In this study, three cell lines from the Chinese giant salamander, namely the thymus cell line (GSTC), spleen cell line (GSSC), and kidney cell line (GSKC) were developed. Among them, GSTC is the first reported cell line that was established from amphibian thymus tissue, the central immune organ of amphibians [28]. More than 280 cell lines have been established from fishes [24], while there has been no report about a permanent cell line from the Chinese giant salamander. Although most of the established amphibian cell lines grow well in L15 medium [25,26], Chinese giant salamander primary cells failed to be cultivated in L15 or MEM medium. We finally chose the TC199 medium which is usually used to cultivate fish cell lines. Additionally, it takes more time for primary cells to migrate from Chinese giant salamander tissues (about a month) than fish primary cells (about one to two weeks) [24,27]. This is likely to be the reason that the Chinese giant salamander cells take longer to adapt in TC199 medium. The chromosome number in GSTC cells ranged from 28 to 102 with asymmetrical distribution, and the modal number was 50, which occupies 44% in the 100 metaphase cells.

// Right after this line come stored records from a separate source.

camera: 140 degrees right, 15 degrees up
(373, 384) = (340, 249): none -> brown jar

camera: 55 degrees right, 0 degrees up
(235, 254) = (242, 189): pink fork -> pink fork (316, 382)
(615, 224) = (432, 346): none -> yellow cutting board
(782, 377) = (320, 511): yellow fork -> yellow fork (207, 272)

In this study, the sensitivities of three cell lines to ADRV were compared by examining cytopathic effects and viral propagations (virus titers). The appearance of CPE in GSTC cells was faster (24 hpi) and more significant than that in GSSC and GSKC cells (appearing at 36 hpi, data not shown). The highest titer of ADRV (108.4TCID50/mL) was also detected in GSTC cells at 7 days post infection. Collectively, these results suggest that GSTC cells are most sensitive to ADRV. This research also shows that the rRGV-EGFP expressed green fluorescent protein after infecting GSTC cells, which provides a convenient way to observe the infection site and development of CPE. It suggests that the GSTC was suitable for recombinant RGV in vitro infection and gene expression. In addition, these cell lines have been used to analyse interactions between ranavirus and the host, the expression profiles and antiviral activity of amphibian immune genes as we have reported before, which confirms that the infection of GSTC cells with ADRV could induce up-regulations of major histocompatibility complex (MHC) isoforms, IFN-inducible protein 6 (IFI6) and T cell receptor beta chain (TCRβ) [29,30].

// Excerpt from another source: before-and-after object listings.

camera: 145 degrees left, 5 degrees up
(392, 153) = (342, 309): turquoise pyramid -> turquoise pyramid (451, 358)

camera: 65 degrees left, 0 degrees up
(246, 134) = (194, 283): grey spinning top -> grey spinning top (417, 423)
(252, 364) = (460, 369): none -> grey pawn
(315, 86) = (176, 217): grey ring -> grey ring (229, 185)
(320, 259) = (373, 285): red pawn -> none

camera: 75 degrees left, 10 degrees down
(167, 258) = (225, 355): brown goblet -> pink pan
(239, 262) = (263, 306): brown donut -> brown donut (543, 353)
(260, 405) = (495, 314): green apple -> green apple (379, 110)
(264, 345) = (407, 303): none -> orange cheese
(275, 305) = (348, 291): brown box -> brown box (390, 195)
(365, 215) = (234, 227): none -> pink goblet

In summary, we developed three cell lines from the Chinese giant salamander, and the sensitivities of the three cell lines to amphibian ranaviruses were studied. The results show that both wild-type ranavirus ADRV and recombinant ranavirus rRGV-EGFP can replicate and cause CPE in their infected cells, and GSTC has the highest sensitivity to ADRV. Our work provides useful tools for the future study of ADRV, such as identifying ADRV-specific receptors, elucidating the infection mechanism, ADRV recombination and host-pathogen interaction research.